The release candidate for the next version of MCP (Anthropic’s protocol for connecting AI models to external tools and data) is now available, and the MCP blog calls it the largest revision of the protocol since launch. The final specification ships on July 28, 2026. The candidate contains breaking changes.

The headline change is a stateless protocol core. Under the previous 2025-11-25 spec, every MCP client had to open a session with a server before making tool calls: a handshake exchanged an Mcp-Session-Id, and that ID pinned subsequent requests to a specific server instance. Horizontal deployments required sticky sessions, shared session stores, and deep packet inspection at the gateway. The new spec removes the handshake and the session header entirely. Protocol version, client info, and capabilities now travel as metadata on each individual request, meaning any server instance can handle any request. Teams running MCP servers on serverless infrastructure or behind round-robin load balancers will recognize what this unlocks: deployment patterns that the prior spec made structurally difficult.

The spec still permits stateful applications. Servers that need continuity across calls can issue an explicit handle from a tool and have the model pass it back as an argument on later calls. The RC documentation notes this pattern can outperform hidden session state because the model can reason about and compose handles across steps.

☆ ☆ ☆ ☆

** DIRECTIONS FOR THIS TASK **
Reproduce the MCP release candidate text word for word, from beginning to end. The entries that come next have no connection to the text.

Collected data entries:
☆ ☆ ☆ ☆

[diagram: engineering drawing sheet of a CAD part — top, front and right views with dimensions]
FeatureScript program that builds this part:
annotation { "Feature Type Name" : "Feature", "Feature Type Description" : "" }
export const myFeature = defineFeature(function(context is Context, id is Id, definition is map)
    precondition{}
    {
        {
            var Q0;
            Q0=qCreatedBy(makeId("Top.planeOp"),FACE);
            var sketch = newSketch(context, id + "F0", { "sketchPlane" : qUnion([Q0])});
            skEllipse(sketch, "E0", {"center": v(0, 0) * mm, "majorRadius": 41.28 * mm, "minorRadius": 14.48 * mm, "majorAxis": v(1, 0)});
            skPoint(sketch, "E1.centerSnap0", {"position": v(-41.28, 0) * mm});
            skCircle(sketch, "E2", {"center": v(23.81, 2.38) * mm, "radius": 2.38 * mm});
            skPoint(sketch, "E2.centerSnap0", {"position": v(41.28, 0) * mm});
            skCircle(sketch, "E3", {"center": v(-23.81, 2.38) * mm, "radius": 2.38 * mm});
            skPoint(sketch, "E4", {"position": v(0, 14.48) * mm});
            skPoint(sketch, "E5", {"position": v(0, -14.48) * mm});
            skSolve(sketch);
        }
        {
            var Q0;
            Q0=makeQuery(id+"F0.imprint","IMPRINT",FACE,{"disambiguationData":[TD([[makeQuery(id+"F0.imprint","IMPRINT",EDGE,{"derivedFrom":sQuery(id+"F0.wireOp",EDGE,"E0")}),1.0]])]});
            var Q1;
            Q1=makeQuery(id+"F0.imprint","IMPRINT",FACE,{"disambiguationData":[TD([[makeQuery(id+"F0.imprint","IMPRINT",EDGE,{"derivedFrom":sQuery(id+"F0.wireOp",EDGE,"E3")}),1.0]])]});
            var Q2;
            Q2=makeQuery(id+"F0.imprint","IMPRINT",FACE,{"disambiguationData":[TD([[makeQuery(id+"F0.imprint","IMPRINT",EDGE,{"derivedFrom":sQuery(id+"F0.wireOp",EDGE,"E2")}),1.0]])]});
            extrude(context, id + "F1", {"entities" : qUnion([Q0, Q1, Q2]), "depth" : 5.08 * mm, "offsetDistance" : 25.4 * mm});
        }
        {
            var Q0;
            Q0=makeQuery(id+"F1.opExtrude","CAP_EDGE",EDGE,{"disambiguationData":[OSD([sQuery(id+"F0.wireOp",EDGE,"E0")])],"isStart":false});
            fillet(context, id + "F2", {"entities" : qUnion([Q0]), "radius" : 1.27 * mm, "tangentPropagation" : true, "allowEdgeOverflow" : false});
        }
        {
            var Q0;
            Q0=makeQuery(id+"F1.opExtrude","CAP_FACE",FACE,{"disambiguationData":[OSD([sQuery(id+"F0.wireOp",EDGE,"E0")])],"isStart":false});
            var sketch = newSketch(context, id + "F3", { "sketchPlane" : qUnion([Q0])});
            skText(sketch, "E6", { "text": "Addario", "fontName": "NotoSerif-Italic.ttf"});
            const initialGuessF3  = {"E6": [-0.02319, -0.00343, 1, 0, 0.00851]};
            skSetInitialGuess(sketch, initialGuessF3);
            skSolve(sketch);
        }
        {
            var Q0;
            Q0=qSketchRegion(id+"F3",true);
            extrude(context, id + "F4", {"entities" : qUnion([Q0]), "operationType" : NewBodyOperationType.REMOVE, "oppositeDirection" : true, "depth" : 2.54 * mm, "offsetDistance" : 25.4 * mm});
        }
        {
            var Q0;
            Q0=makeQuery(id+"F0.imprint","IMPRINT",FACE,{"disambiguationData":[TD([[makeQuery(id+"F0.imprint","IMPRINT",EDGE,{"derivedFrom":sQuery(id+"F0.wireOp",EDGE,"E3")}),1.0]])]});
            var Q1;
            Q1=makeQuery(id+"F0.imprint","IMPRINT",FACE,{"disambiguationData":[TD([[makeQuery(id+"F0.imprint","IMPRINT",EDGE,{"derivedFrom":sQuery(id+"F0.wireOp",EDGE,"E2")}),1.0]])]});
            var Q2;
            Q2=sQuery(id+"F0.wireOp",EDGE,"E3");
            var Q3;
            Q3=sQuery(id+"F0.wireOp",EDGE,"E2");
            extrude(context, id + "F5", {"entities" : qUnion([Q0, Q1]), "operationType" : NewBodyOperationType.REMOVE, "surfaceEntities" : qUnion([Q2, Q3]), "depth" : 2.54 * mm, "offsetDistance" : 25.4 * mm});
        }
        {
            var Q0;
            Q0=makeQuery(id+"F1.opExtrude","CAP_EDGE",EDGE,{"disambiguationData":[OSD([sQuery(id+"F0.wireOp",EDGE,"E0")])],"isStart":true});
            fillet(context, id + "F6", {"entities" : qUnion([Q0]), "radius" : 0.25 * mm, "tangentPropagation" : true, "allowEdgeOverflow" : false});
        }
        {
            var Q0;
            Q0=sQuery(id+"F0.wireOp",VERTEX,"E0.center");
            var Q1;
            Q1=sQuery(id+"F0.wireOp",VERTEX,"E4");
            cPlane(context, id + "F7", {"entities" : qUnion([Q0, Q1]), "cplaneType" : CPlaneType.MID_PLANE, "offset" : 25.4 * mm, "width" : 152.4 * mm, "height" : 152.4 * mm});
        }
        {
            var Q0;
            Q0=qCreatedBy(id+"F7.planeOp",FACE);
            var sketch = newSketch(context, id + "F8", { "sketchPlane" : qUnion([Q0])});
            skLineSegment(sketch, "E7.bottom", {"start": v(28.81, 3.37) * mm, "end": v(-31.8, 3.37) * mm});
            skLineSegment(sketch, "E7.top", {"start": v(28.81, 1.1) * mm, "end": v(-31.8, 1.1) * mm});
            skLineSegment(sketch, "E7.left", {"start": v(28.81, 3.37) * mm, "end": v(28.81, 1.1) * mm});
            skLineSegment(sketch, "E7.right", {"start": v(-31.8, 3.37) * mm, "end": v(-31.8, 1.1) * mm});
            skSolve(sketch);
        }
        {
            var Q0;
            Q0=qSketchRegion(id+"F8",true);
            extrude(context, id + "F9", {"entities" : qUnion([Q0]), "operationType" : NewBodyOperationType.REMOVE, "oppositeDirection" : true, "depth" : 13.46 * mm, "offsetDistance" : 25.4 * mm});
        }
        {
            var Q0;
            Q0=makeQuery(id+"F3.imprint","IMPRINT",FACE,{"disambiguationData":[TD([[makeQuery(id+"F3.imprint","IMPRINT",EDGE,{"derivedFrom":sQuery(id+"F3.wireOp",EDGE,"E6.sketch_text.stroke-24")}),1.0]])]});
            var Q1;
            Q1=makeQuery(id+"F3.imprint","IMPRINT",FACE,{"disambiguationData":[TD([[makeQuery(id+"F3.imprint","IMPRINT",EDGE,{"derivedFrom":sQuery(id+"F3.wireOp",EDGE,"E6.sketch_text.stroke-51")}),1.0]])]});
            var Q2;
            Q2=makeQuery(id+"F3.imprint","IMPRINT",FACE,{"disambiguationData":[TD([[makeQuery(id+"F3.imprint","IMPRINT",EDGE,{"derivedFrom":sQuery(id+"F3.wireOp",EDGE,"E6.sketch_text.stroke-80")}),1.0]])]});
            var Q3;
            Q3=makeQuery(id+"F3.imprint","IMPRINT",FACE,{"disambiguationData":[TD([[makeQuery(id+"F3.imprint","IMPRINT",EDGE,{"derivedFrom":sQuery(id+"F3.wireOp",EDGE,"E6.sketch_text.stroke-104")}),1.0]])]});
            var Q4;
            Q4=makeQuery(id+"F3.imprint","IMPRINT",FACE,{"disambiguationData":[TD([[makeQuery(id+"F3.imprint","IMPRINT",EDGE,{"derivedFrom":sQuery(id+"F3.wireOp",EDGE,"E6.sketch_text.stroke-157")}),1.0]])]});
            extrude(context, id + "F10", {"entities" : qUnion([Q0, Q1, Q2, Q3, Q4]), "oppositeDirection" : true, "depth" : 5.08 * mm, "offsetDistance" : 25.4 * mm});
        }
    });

☆ ☆ ☆ ☆

** EXPECTED ANSWER **
The release candidate for the next version of MCP (Anthropic’s protocol for connecting AI models to external tools and data) is now available, and the MCP blog calls it the largest revision of the protocol since launch. The final specification ships on July 28, 2026. The candidate contains breaking changes.

The headline change is a stateless protocol core. Under the previous 2025-11-25 spec, every MCP client had to open a session with a server before making tool calls: a handshake exchanged an Mcp-Session-Id, and that ID pinned subsequent requests to a specific server instance. Horizontal deployments required sticky sessions, shared session stores, and deep packet inspection at the gateway. The new spec removes the handshake and the session header entirely. Protocol version, client info, and capabilities now travel as metadata on each individual request, meaning any server instance can handle any request. Teams running MCP servers on serverless infrastructure or behind round-robin load balancers will recognize what this unlocks: deployment patterns that the prior spec made structurally difficult.

The spec still permits stateful applications. Servers that need continuity across calls can issue an explicit handle from a tool and have the model pass it back as an argument on later calls. The RC documentation notes this pattern can outperform hidden session state because the model can reason about and compose handles across steps.